— Start of Excerpt —

Maid in Manhattan is a 2002 American romantic comedy-drama film directed by Wayne Wang and based on a story by John Hughes, who is credited using a pseudonym. It stars Jennifer Lopez, Ralph Fiennes, and Natasha Richardson. In the film, a hotel maid and a high-profile politician fall in love. The film was released on December 13, 2002, by Columbia Pictures and was a box office success, grossing $154 million against its $55 million budget, while receiving mixed reviews.

Plot
Marisa Ventura, a single mother raising her 10-year-old son Ty, works as a maid at the Beresford Hotel in the heart of Manhattan. When not in school, Ty spends time with Marisa's fellow hotel workers, who think she can be promoted to management.

While Marisa and her co-worker Stephanie are cleaning the room of socialite Caroline Lane, Stephanie convinces Marisa to try on a Dolce & Gabbana coat. Lane had previously asked for it to be returned to the store, and Stephanie argues that it "technically" does not belong to anyone at the moment. Elsewhere in the hotel, Ty befriends hotel guest and senatorial candidate Christopher "Chris" Marshall, whom Ty learns has an interest in Richard Nixon, the subject of his school presentation. Ty wants to go with Chris to walk his dog and the pair go to Caroline's room to ask Marisa for permission. Chris meets Marisa, who is wearing the designer coat, and is instantly smitten with her. He assumes that she is Caroline. The trio spend some time together at the park. Though Marisa and Chris are attracted to each other, Marisa is terrified that management will find out about the ruse and makes it a point to avoid Chris afterwards.

Chris asks the hotel's head butler, Lionel Bloch, to invite "Caroline Lane" to lunch, but is confused when the real Caroline shows up instead of Marisa. Marisa was present when she received the invitation and even offered Caroline advice on what to wear for their "lunch à deux". When the real Caroline shows up, Chris asks his assistant Jerry Siegal to find "the other Caroline Lane", promising that he will attend an important dinner and wishes her to go with him. Jerry asks Lionel to find her. Lionel, who has figured out that Marisa is the woman Chris has been looking for, tells her to go to the dinner and end the affair swiftly if she wants a future in hotel management. Stephanie and the hotel staff assist her in preparing for the evening by styling her hair and loaning her an expensive dress and spectacular necklace.

— End of Excerpt —

- Requirement: In the article on Maid in Manhattan, what budget did the film have? The records have nothing to do with this.

— Start of Stored rows —

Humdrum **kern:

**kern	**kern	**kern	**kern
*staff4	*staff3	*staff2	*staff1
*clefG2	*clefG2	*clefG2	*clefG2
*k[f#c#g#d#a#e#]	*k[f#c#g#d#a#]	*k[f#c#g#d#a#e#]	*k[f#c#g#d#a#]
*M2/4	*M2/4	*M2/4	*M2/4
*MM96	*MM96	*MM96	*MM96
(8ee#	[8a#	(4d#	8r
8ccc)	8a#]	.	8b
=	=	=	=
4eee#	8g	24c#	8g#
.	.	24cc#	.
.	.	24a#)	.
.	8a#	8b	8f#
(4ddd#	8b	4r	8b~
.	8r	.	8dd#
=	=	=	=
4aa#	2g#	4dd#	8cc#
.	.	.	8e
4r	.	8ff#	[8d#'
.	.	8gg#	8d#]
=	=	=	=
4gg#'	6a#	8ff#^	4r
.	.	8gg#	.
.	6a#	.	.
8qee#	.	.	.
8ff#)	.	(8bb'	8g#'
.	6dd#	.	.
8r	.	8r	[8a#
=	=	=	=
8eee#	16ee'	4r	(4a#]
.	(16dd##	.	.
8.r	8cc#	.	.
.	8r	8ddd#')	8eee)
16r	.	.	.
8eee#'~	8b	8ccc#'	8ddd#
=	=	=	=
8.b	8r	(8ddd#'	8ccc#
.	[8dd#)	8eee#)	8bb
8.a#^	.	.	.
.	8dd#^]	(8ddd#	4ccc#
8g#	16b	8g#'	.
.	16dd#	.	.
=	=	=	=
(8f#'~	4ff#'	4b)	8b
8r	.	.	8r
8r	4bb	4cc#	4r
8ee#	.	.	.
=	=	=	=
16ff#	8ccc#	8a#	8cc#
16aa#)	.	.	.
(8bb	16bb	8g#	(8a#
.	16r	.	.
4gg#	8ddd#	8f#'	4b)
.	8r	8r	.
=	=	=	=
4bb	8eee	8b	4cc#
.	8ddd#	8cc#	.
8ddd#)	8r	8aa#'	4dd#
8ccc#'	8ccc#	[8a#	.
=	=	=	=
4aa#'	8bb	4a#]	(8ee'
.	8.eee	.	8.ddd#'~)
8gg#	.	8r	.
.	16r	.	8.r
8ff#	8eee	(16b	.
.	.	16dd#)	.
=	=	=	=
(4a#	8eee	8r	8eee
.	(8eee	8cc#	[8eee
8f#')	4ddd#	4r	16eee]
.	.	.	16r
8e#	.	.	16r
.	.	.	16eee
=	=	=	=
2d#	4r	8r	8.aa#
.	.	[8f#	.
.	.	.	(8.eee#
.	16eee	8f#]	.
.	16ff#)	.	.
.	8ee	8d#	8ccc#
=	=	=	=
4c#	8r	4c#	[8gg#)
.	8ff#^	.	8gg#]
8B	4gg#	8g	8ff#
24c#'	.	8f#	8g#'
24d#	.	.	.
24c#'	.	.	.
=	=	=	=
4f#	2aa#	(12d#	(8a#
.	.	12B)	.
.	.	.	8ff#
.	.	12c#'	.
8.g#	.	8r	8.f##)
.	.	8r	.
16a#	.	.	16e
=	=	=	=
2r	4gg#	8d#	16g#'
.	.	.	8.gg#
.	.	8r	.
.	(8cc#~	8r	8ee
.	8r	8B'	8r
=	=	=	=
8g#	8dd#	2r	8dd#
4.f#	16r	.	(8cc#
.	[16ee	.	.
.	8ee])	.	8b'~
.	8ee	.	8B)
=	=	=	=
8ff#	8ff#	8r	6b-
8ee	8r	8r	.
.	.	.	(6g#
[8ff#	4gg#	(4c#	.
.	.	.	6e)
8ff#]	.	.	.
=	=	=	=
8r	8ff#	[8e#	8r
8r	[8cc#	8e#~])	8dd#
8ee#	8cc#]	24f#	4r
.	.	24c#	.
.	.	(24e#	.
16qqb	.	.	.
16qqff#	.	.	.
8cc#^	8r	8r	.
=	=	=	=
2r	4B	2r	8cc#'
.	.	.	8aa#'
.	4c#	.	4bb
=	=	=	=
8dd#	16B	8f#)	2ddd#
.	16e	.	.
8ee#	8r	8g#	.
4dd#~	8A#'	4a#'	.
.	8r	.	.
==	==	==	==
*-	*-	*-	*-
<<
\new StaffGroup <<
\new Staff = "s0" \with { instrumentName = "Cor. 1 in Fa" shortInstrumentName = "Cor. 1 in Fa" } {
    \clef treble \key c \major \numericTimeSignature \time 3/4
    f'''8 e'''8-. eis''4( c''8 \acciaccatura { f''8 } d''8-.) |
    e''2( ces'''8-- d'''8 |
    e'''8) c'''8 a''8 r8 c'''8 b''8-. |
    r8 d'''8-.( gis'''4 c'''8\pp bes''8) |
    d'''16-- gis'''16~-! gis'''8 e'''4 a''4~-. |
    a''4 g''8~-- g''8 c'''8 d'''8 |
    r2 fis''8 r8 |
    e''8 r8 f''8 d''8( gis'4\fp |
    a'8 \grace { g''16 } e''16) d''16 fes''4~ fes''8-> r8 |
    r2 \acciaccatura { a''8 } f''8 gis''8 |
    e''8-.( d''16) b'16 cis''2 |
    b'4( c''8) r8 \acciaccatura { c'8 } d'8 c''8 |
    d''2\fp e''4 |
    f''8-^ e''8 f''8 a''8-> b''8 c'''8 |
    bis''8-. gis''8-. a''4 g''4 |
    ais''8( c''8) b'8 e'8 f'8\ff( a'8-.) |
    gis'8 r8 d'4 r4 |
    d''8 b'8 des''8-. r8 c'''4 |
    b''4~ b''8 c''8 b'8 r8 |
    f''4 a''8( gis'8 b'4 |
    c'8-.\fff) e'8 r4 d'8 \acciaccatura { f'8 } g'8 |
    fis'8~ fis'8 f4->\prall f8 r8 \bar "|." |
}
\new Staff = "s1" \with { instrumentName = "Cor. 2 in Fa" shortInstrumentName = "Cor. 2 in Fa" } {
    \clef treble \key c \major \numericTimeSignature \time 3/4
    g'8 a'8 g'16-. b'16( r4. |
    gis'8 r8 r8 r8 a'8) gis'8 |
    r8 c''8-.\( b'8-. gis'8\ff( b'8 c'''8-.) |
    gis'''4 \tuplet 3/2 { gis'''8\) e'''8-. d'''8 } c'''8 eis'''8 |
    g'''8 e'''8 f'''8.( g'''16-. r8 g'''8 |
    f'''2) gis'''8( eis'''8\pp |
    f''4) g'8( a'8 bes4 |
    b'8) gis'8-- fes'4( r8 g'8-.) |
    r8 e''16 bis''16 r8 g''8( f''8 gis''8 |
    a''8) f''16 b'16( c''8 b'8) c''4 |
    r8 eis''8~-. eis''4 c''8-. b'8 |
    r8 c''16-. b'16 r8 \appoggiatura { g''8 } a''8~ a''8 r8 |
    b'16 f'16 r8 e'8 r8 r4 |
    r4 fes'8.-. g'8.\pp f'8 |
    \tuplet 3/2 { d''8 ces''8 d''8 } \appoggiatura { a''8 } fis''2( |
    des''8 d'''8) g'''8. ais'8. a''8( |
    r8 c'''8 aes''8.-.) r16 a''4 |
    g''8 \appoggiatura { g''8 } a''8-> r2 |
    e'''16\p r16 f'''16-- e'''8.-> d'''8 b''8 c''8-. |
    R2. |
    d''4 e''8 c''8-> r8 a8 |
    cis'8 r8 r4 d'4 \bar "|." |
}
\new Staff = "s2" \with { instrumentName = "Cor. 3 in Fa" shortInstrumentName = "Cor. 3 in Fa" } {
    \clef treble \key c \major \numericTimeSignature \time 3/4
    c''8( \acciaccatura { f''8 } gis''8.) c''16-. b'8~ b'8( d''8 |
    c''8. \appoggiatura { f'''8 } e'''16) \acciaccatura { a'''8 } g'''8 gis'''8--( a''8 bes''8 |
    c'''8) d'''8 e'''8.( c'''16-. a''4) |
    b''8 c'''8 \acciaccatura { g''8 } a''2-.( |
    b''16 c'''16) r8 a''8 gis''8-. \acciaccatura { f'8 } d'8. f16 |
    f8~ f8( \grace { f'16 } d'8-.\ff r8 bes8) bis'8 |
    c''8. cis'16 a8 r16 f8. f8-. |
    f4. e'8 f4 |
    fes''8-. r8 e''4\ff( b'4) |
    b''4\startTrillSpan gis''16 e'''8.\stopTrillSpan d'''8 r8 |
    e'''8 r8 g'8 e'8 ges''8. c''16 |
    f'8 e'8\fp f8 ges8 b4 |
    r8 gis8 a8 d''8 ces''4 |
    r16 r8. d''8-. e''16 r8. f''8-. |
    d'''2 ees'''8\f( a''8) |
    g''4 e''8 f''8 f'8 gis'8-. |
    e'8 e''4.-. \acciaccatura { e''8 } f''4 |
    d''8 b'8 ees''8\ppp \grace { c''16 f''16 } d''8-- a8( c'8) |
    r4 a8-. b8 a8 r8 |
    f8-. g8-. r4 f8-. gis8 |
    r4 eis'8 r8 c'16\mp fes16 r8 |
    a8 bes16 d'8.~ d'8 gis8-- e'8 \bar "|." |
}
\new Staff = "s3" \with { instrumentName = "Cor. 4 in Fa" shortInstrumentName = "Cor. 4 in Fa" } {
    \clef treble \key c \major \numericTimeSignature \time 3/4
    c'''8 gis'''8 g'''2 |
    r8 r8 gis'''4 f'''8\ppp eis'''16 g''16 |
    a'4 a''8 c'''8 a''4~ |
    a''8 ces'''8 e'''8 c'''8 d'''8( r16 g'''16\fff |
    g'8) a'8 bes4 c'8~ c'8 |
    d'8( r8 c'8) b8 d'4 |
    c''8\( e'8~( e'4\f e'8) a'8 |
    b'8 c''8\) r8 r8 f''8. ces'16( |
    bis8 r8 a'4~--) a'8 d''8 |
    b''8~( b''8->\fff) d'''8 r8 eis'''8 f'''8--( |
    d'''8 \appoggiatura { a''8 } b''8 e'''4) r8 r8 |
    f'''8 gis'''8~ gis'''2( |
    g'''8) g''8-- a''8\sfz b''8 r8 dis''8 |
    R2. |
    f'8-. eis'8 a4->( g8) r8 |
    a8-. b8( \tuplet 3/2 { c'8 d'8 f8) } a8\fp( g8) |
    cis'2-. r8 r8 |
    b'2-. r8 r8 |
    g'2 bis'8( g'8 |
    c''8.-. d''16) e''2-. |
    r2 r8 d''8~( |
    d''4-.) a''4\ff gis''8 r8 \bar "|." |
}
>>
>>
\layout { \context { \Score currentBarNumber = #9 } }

— End of Stored rows —

- Answer to the exercise: $55 million.